## Records for the task
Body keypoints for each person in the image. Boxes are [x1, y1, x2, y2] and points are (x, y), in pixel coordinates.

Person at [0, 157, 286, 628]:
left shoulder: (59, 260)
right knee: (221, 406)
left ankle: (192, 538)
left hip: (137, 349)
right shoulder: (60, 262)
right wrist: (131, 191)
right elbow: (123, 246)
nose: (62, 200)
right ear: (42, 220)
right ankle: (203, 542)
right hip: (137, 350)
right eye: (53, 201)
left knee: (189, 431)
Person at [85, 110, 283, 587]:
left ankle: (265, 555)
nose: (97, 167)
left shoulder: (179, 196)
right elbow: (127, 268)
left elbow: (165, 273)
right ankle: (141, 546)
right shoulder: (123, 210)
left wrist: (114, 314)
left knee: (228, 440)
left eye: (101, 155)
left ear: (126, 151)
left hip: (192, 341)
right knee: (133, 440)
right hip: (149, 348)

## Task objective
Would you please restate all of the entries exactly?

## Exercise response
Body keypoints for each person in the image. Boxes are [x1, y1, x2, y2] and points are (x, y), in pixel coordinates.

Person at [0, 157, 286, 628]:
left shoulder: (59, 260)
right knee: (221, 406)
left ankle: (192, 538)
left hip: (137, 349)
right shoulder: (60, 262)
right wrist: (131, 191)
right elbow: (123, 246)
nose: (62, 200)
right ear: (42, 220)
right ankle: (203, 542)
right hip: (137, 350)
right eye: (53, 201)
left knee: (189, 431)
Person at [85, 110, 283, 587]:
left ankle: (265, 555)
nose: (97, 167)
left shoulder: (179, 196)
right elbow: (127, 268)
left elbow: (165, 273)
right ankle: (141, 546)
right shoulder: (123, 210)
left wrist: (114, 314)
left knee: (228, 440)
left eye: (101, 155)
left ear: (126, 151)
left hip: (192, 341)
right knee: (133, 440)
right hip: (149, 348)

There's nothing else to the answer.